After the usual seasonal hiatus, when mushrooms lie dormant and the garden takes priority, I’m back to dreaming of mushroom dyepots and all the potential therein: I’ve found the first early dye mushrooms in the back forest! More about those later, but for now I’ve started spinning the gorgeous violets I obtained from the Omphalotus olivascens (see my post of May 12). With a bit of experimenting, I’ve discovered that a mild vinegar rinse (pH3) seems to set the colour—rinsing in plain well water took some of the violet out and left a grey, and a rinse in pH9 did even moreso (good thing I tried it with just a small sample.)
I haven’t yet rinsed any of this dyed wool—I’ll spin them first, then set colour and twist at the same time.
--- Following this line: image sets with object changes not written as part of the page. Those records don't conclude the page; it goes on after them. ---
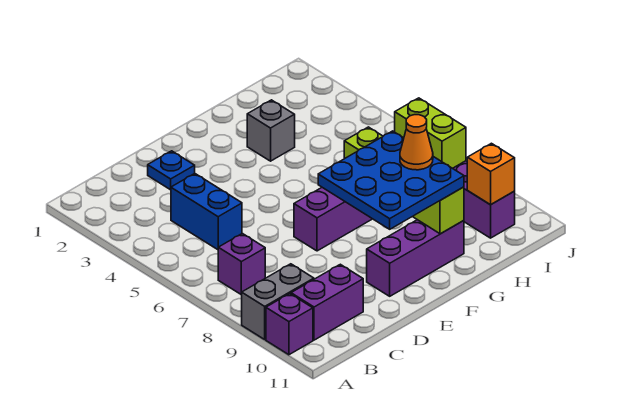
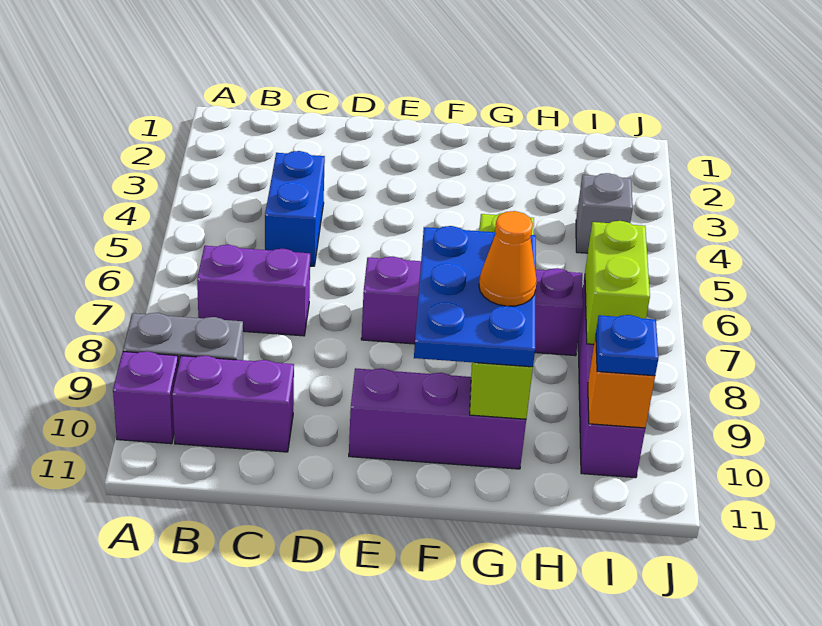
purple 1x1 brick [218,233,265,295] -> purple 1x2 brick [197,245,310,336]
blue 1x1 plate [148,151,195,190] -> blue 1x1 plate moved to [596,315,658,376]
blue 3x3 plate [318,131,464,229] -> blue 2x3 plate [414,226,536,367]
grey 1x1 brick [247,100,295,161] -> grey 1x1 brick moved to [576,173,633,253]

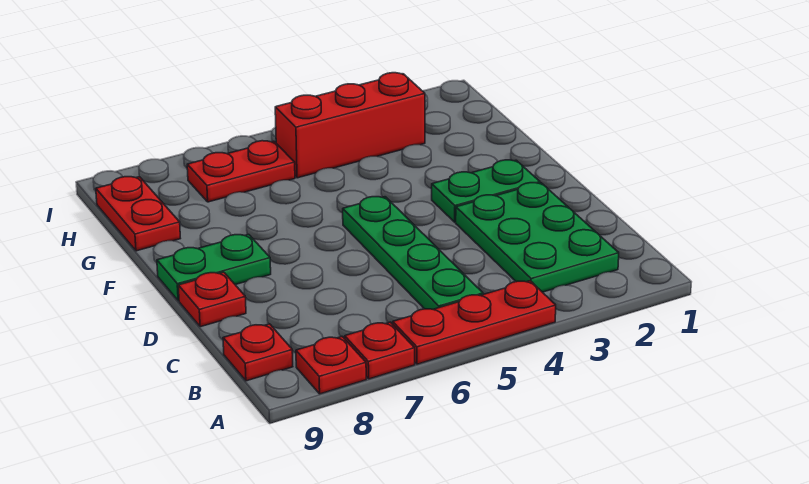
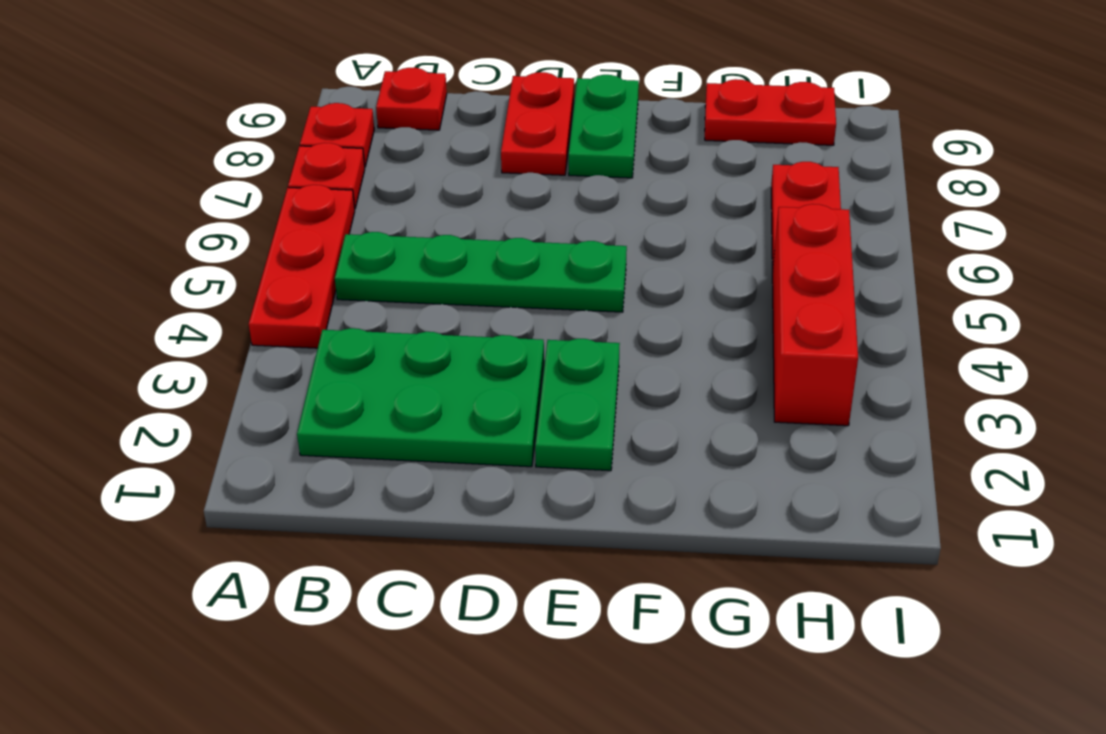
red 1x1 plate [178,272,246,327] -> red 1x2 plate [501,72,574,175]

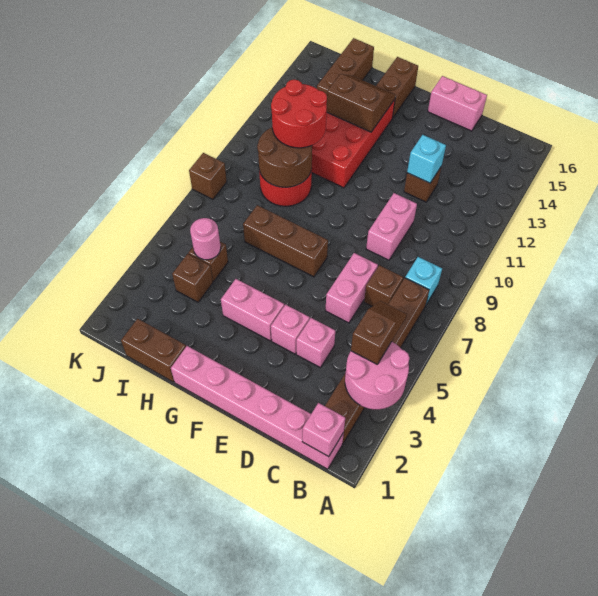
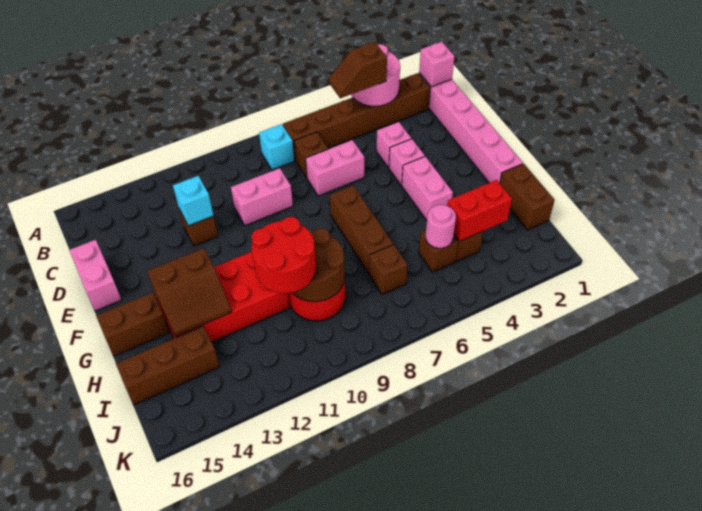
brown 2x2 slope [327,74,396,132] -> brown 2x2 slope turned to [147,248,231,337]
none -> red 1x2 brick [447,180,512,241]
brown 1x1 brick [189,153,227,199] -> brown 1x1 brick moved to [369,244,408,295]

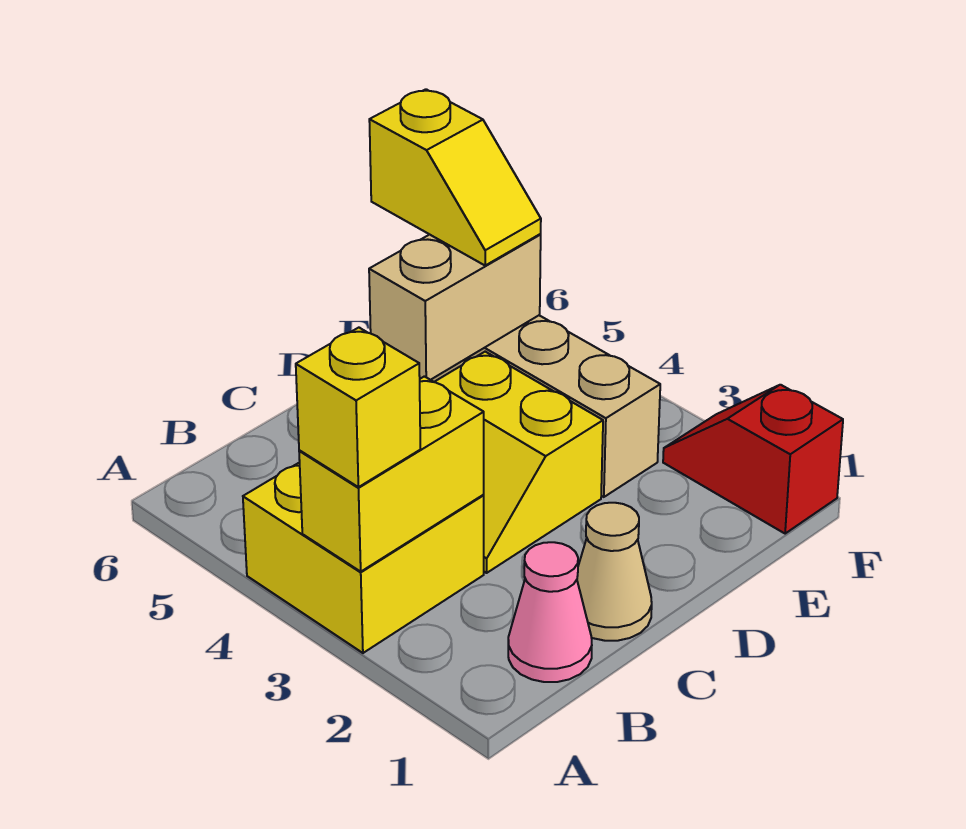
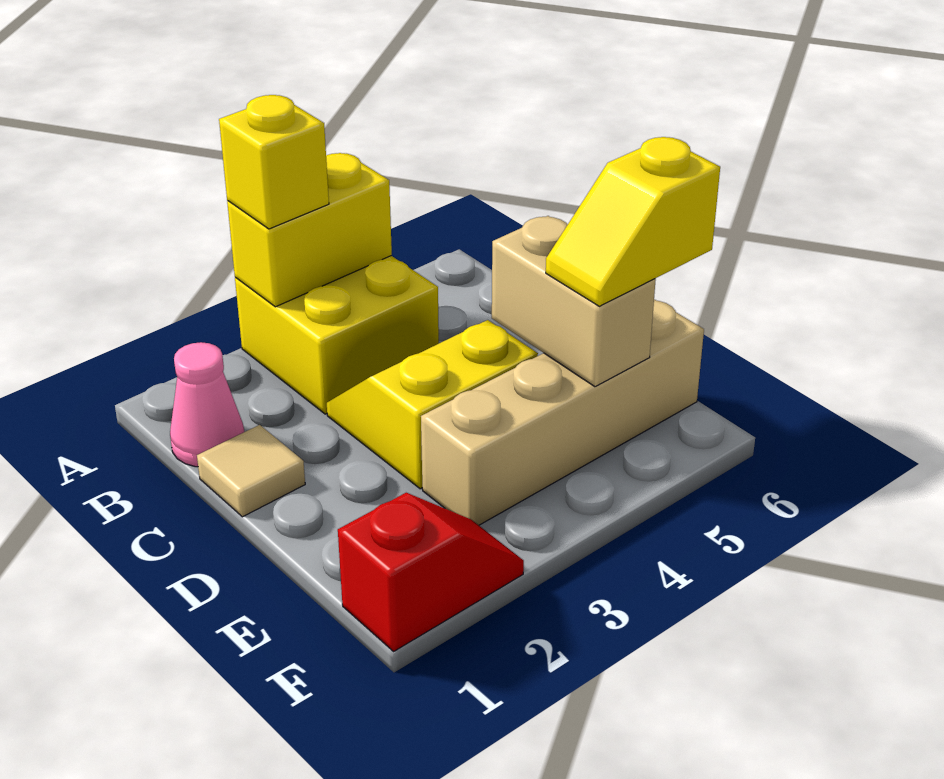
yellow 1x2 brick [299,376,484,571] -> yellow 1x2 brick turned to [227,153,392,307]
tan 1x1 cone [577,503,652,641] -> tan 1x1 tile [197,425,305,517]

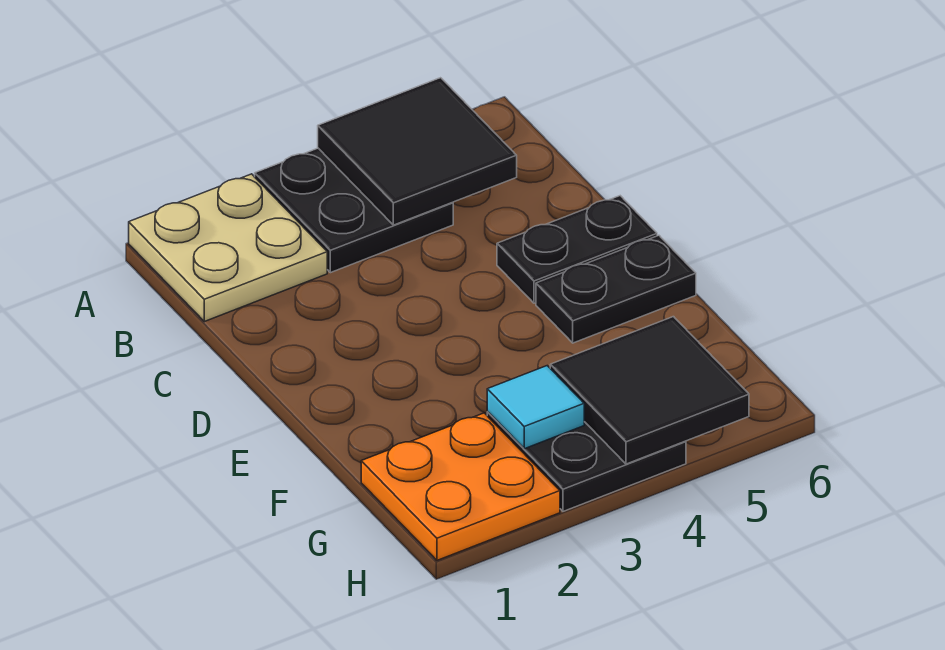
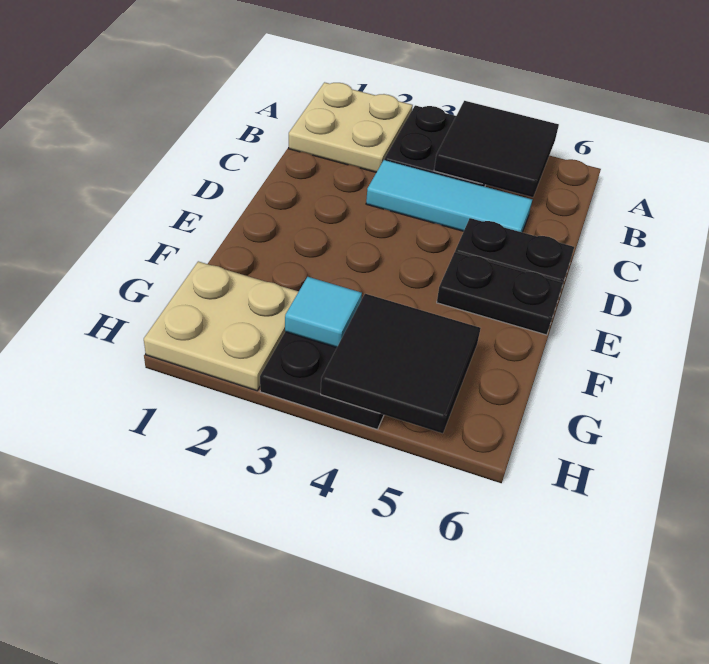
none -> cyan 1x3 tile [366,160,532,232]
orange 2x2 plate [361,413,560,560] -> tan 2x2 plate [144,261,299,391]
I’ve taken each piece of dyed roving and divided it in half, spinning from darkest to lightest (the colours each successive exhaust dyepot gave me). I’ll spin two bobbins in this way, then ply them together, with the end result being one yarn that starts with the lovely dark violet and ends with the lightest purple-grey. In time, I’ll turn this into a scarf or a shawl, depending upon how much I end up with.
I saved the best for last—my collection of dried Cortinarius sanguineus, which didn’t look like much on the face of it, but look at all the colour they gave me! I put all the dry mushrooms into an old stocking, boiled it up for a couple of hours, then left that in the dyepot for all the exhausts. The first dyebath is on the left (with one iron-mordanted roving—the darker one), and progressive exhausts go from left to right. The bright orange on the far left is “icicle,” a sparkly synthetic fibre that always picks up amazing colour.
I’m going to use this to spin one yarn, going from darker to lighter—this mushroom is too special to blend it with anything else.
I’m finding so many beautiful dyer’s polypore this year, and the variations on gold are never-ending! I put these mordanted rovings in the dyepot together, knowing that the iron might affect the colours on the other two, which were mordanted with alum and copper. And it did, but not in a bad way. The colour produced by two good-sized clusters was so rich and strong that the iron’s “saddening” effect added some depth to the gold of the alum roving and to the rust brown of the copper one. (The iron roving is dark green.)
And then there’s the brilliant gold that took my breath away . . . this came from another two fresh clusters of dyer’s polypore, with enough pigment left over to have an exhaust dyebath (the wool on the right).
Now I know it’s going to be a great mushroom season—I joined a friend this afternoon for a hike to Ambrose Lake, and right beside the trail we found a stump just overloaded with Velvet pax. (Note the fuzzy brown stems befitting its name. This mushroom is very easy to identify—it grows on old, mossy fir stumps or on the sides of mossy logs.) Unfortunately, my camera announced that its battery was gone, so I had to wait until I got home to take this picture.
The dried mushrooms on the right are from an earlier hike in our own back forest; the fresh ones on the left are from today’s hike. I counted twelve specimens, all from the same tree!
I’ll dry all the Velvet pax I find until the season is finished. This should be a marvellous dyepot!
It’s time I started doing something about my stash – well, some if it, anyway – so I gathered up all the bits and pieces of roving that went through the dermocybe dyepots over the last two years.
I found I had two kinds of wool: soft, silky Merino (the pile on the left) and coarser Corriedale (right). The Merino, which felts more easily anyway, has a lot of little slubs throughout – if I dye with it again, I’ll have to be more careful not to move it around too much when it’s in the hot dyebath.
I hand-carded the wool, to open up the fibres and line them up for spinning.
My plan is to spin one bobbin of Merino and one of Corriedale, then ply them together, thus getting the best of both wools. I’ll put the colours together at random, so when the yarn is finished, it should be an interesting blend courtesy of the little Cortinarius that grow in the woods around us.